The Great Depression, 2008

Posted on September 26, 2008. Filed under: American history | Tags: , , , |

Are we on the brink of another Great Depression? Are the economic events of summer and fall 2008 mirror-imaged to those of the summer and fall of 1929?

It’s a good question. I’m not an economist, but as an American historian I can draw some comparisons:

1. Of course, things didn’t just go sour in 1929. For a good decade the American economy had been expanding too rapidly, as the newly invented credit industry took off. For the first time Americans were buying big-ticket items on monthly installment plans. Why? Because of electricity. New appliances, ranging from washing machines to vacuum cleaners to radios, lamps, and toasters were on the market for the first time, and people had to have them. Car ownership was also growing rapidly.
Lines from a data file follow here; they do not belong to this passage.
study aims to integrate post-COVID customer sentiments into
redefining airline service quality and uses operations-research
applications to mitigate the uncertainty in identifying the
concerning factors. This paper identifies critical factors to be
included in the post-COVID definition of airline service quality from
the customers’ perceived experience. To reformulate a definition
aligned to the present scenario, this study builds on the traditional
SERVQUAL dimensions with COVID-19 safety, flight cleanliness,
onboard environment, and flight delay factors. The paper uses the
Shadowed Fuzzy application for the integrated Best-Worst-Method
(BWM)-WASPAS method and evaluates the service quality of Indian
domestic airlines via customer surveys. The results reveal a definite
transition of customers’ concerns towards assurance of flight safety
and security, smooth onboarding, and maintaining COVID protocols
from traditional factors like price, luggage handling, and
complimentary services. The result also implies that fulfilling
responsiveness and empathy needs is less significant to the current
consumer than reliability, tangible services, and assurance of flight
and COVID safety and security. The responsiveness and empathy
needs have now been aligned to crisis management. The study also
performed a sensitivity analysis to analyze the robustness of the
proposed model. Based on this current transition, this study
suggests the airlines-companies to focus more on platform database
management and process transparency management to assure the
The parallel? Our “electricity” is the new financial markets, created by and for Wall Street, which allowed banks and other financial firms to invent all manner of complicated and very fishy deals, from credit swaps to loan bundling. The difference is that Americans in the 1920s may have been making manufacturers and banks rich, but they were also getting some value from the deal–those new labor-saving and entertainment-making inventions. Today, the average American saw no benefit from Wall Street’s risky endeavors.

2. In the 1920s, the U.S. government was loathe to intervene in the economy, even as signs of unsustainable growth became apparent. And once the crash came, the government still hovered, waiting for it to turn out to be yet another temporary panic.
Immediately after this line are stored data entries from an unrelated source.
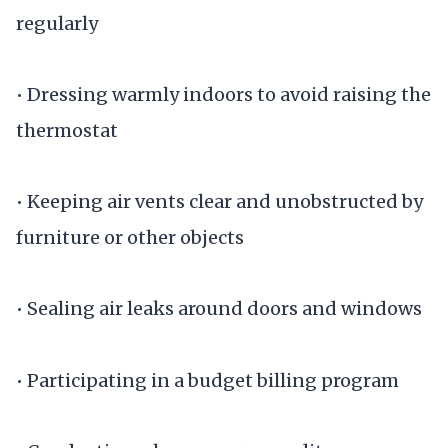
regularly
• Dressing warmly indoors to avoid raising the
thermostat
• Keeping air vents clear and unobstructed by
furniture or other objects
• Sealing air leaks around doors and windows
• Participating in a budget billing program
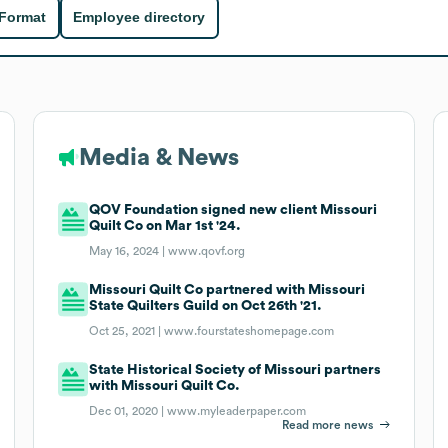
 Format
Employee directory
Media & News
QOV Foundation signed new client Missouri
Quilt Co on Mar 1st '24.
May 16, 2024 |
www.qovf.org
Missouri Quilt Co partnered with Missouri
State Quilters Guild on Oct 26th '21.
Oct 25, 2021 |
www.fourstateshomepage.com
State Historical Society of Missouri partners
with Missouri Quilt Co.
Dec 01, 2020 |
www.myleaderpaper.com
Read more news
The parallel is that since the Internet boom of the 1990s, the U.S. government has refused to intervene to stop the Internet bubble, the housing bubble, the CEO pay bubble, the Dow-at-15,000 bubble, or the rampant fraud on Wall Street. In the 21st century, experts were all sure that another Great Depression simply could not happen.
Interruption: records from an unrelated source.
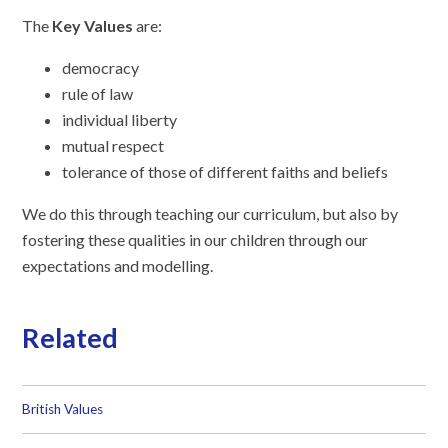
The
Key Values
are:
democracy
rule of law
individual liberty
mutual respect
tolerance of those of different faiths and beliefs
We do this through teaching our curriculum, but also by
fostering these qualities in our children through our
expectations and modelling.
Related
British Values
3. In 1929, ruined business were allowed to die. The economy was allowed to go into critical condition. FDR instigated a recovery, but not by breathing new life (through money) into failed businesses, but by creating a whole new world of federal jobs.

The parallel here is that there is no parallel. Today, Wall Street is repeatedly described as “too big” to let it fail. We cannot let these banks go bankrupt. No correction can be allowed; Wall Street must be allowed to continue its ruinous ways, for no apparent reason.

Perhaps Americans today are unwilling to suffer like their grandparents did. But were Americans in 1929 really “willing” to suffer 10 years of misery? No. They weren’t willing, but they accepted it as inevitable. And the government made that easier to do, by refusing to offer an alternative. And the market eventually corrected, and improved, and was more sound.

That could happen in 2008. It isn’t likely, though; too many powerful people have too much to lose, and too many average Americans have too little say. The Great Depression of the 21st century, if it is coming, will not come quite yet. Check back in 2009.